Key to a new organizing strategy is that the UAW to hire and train an “army” of member-organizers. With the recent loss of many experienced members in the Big Three, this could be a good way to put talented union members to work. Photo: Jim West

As the UAW prepares for this summer’s negotiations with the Big Three auto companies, UAW leadership is strangely silent. With the companies seeming poised to demand major concessions, the union cannot afford to look weak.

Silence won’t work, and the UAW cannot hang its hat on the fortunes of the Big Three alone. If the Big Three’s market share is going down, it means it’s increasing for nonunion auto companies like Toyota and Honda. We need to put the industry on notice that where there are auto plants, there will be a union!

GETTING SERIOUS ABOUT ORGANIZING

At the UAW convention in June 2006, the leadership claimed $60 million was going to go for organizing. This was coming out of the UAW’s gigantic $874 million strike fund. Yet it should be noted that the entire amount was placed into the UAW’s general fund and not strictly into the organizing budget.

It looks like the leaders threw those promises out there to keep the delegates happy without considering any serious organizing plans. Last month UAW officials were quoted as saying they have no plans to use the additional money voted for organizing until after negotiations are over with this summer. We are wasting precious time.

One of the issues the UAW wants to deal with in Daimler-Chrysler negotiations is their nonunion plant in Vance, Alabama.

Rather than trying to win those members to the union through an organizing drive, Business Week reported that the union is looking for a neutrality and card check agreement for nonunion Daimler plants. If this comes in exchange for concessions at Chrysler’s union plants, the UAW would be accepting a position of weakness and selling out its members.

There is an alternative to continual concessions, but it requires a major change in the way the UAW functions. The UAW needs a comprehensive organizing strategy for both foreign transplants and auto parts plants. It must organize workers on a scale not seen since the union’s early years.

FULL COURT PRESS

Key to a new organizing strategy is that the UAW to hire and train an “army” of member-organizers. With the recent loss of many experienced members in the Big Three, this could be a good way to put talented union members to work.

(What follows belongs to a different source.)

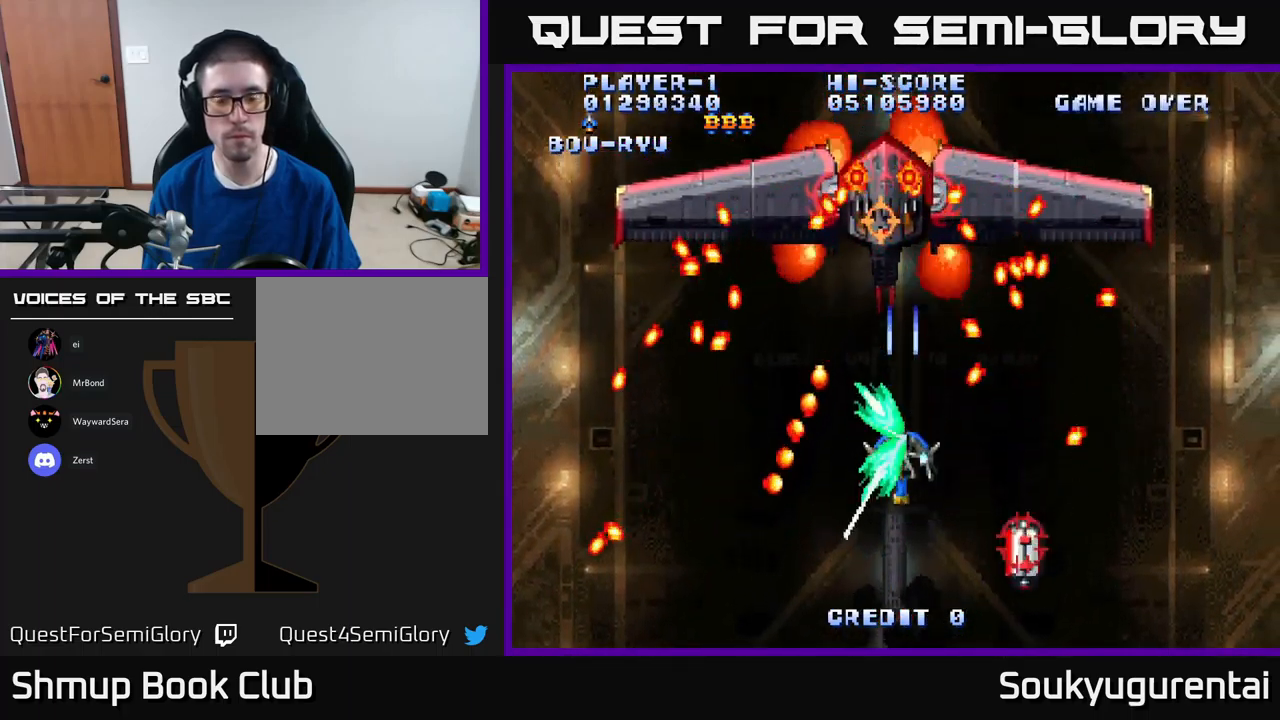
{"dt_ms": 500, "buttons": ["A"], "left_stick": "center", "right_stick": "center", "events": [[200, "DPAD_DOWN", "up"]]}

Those who have worked in the plants will have a lot to offer organizing campaigns. However, they will need effective training. Even more than $60 million should be put directly into the organizing budget: $100 million could put more than 1,000 member-organizers into the field!

We should use these organizers to go to UAW locals in the areas where they are organizing and mobilize the working and retired members to help in the organizing effort. Local members should know about the plants in their area that need to be organized. Organizers could head up local union committees and bring leaders from the nonunion plants to address membership meetings.

Members will likely know people working in nonunion plants close by and could give the organizers valuable new contacts. Local union activists may know the leaders of community organizations that could be brought into the organizing campaigns.

GOING ON THE OFFENSIVE

Unions have complained about harassment campaigns organized against pro-union workers at nonunion plants during organizing drives. Systematic fight-backs with mass leafleting need to be organized to defend and highlight each instance of anti-union behavior.

Each time a worker is fired for organizing, the firing should become a “cause celebre.” If UAW organizers establish close relations with Central Labor Councils where they exist, they can bring the entire labor community into support of our organizing campaigns. UAW locals could also hurt a nonunion plant’s standing in the community if they were armed with the details of the plant’s health and safety record.

This would let the nonunion companies know they will face the wrath of the entire community when they engage in such actions.

By launching a wide-scale mobilization now, we would be entering negotiations with a stance that would let the entire auto industry know we will not be cowed down by their strong-armed, bullying tactics.


Wendy Thompson is the retired former president of UAW Local 235 at American Axle and is a delegate to the UAW’s upcoming convention.